Ostatnio o „Power Rangers” zrobiło się głośno, kiedy okazało się, że Apocalypse z „X-Men: Apocalypse” wygląda niemal identycznie, jak jeden z przeciwników dzielnych wojowników. I nie jest to komplement… Kitowcy, ninja, wielkie, łączące się ze sobą roboty – ten serial jest tak kiczowaty i zły, że aż dobry! Pełen stereotypów (biała kobieta walczy w różowym stroju, Azjatka w żółtym, murzyn w czarnym, itd.), dziwnych historii wokół produkcji (np. jeden z aktorów zabił swojego współlokatora mieczem z planu), „Power Rangers” to materiał na niejeden tekst.

 

Laboratorium Dextera

Całą listę można by zapełnić samymi animacjami z Cartoon Network. Ponieważ puszczane na niej kreskówki początkowo nie były tłumaczone na język polski, CN wychowało całe pokolenia współczesnych tłumaczy. Gdybyście chcieli kiedyś poznać dziecięce losy Sheldona Coopera z „Big Bang Theory”, „Laboratorium Dextera” spełni tę prośbę niemal w 100%. Wciąż bawi!

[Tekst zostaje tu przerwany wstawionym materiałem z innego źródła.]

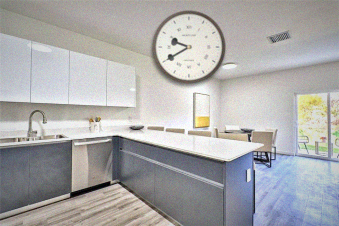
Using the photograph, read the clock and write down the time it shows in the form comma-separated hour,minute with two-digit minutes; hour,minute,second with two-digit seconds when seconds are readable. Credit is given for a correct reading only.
9,40
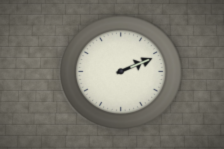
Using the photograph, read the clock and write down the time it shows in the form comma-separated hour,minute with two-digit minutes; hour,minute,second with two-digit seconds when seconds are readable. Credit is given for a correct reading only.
2,11
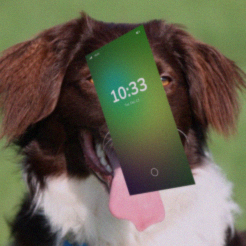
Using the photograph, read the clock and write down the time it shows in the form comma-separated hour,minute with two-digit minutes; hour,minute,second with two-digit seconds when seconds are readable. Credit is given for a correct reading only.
10,33
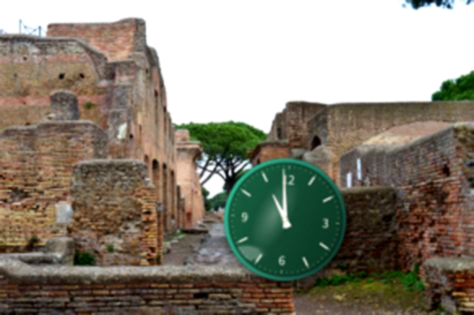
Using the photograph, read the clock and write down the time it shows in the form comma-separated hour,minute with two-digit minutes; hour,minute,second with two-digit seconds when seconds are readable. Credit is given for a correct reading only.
10,59
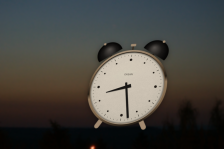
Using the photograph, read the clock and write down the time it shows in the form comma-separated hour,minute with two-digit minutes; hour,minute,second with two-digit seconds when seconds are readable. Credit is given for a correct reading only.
8,28
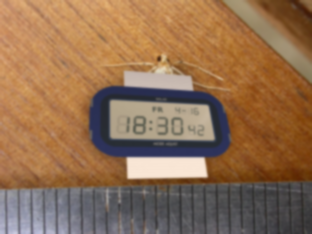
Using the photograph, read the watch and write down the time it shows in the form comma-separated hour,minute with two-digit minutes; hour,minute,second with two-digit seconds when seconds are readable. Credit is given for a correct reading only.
18,30,42
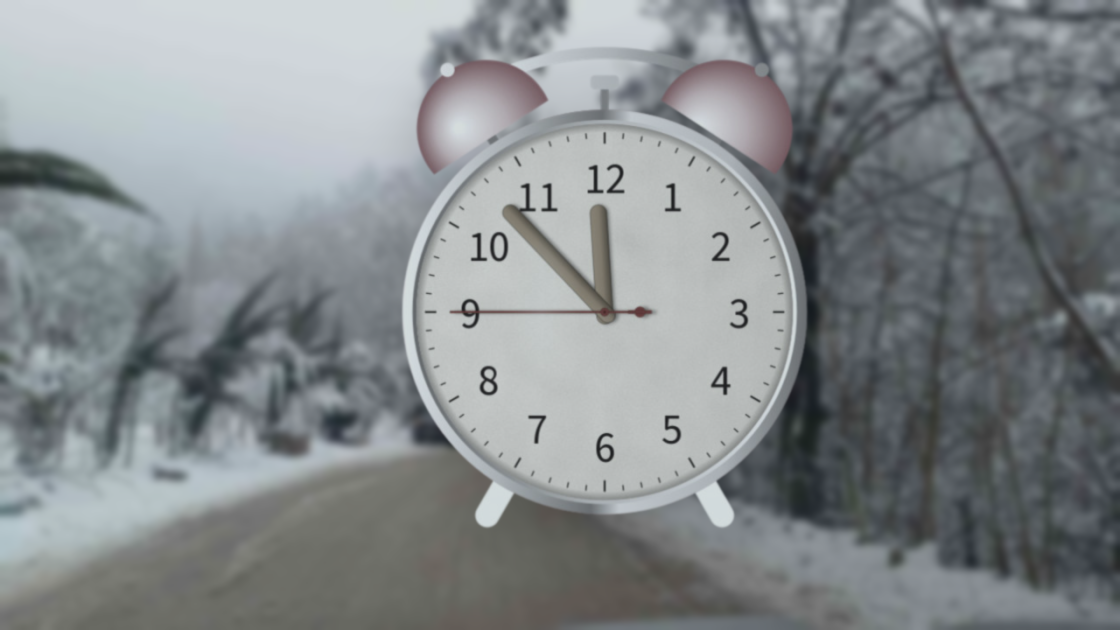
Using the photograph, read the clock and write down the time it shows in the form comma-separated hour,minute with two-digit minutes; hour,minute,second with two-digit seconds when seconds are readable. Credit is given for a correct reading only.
11,52,45
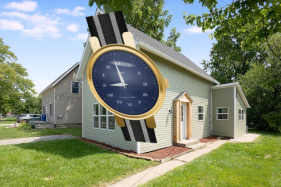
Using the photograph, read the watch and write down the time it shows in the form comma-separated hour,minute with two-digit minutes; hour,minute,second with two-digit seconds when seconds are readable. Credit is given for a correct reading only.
8,59
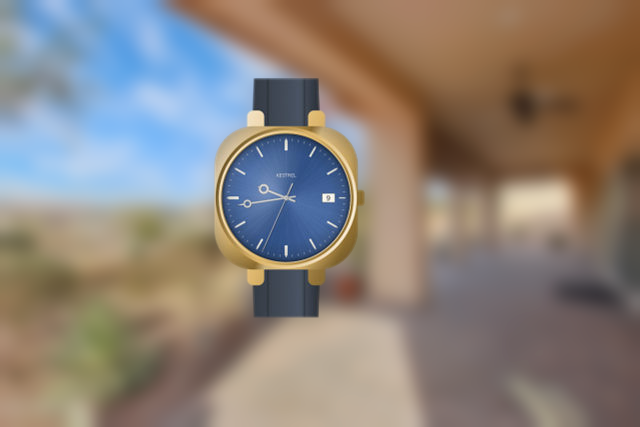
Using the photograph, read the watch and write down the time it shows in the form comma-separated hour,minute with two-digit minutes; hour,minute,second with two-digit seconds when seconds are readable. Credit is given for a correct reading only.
9,43,34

To oczywiście jedynie część produkcji, które cieszyły się w tamtym okresie ogromną popularnością. Jakie jeszcze dopisalibyście do tej listy? Które waszym zdaniem dobrze się zestarzały i wciąż bawią, także na tle współczesnej konkurencji? Wiele spośród omawianych tu bajek można obecnie znaleźć na YouTube.com i samemu przekonać się jak wyglądają po latach.

PS Pamiętajcie, że ta lista dotyczy seriali, książkami, filmami i komiksami zajmiemy się innym razem!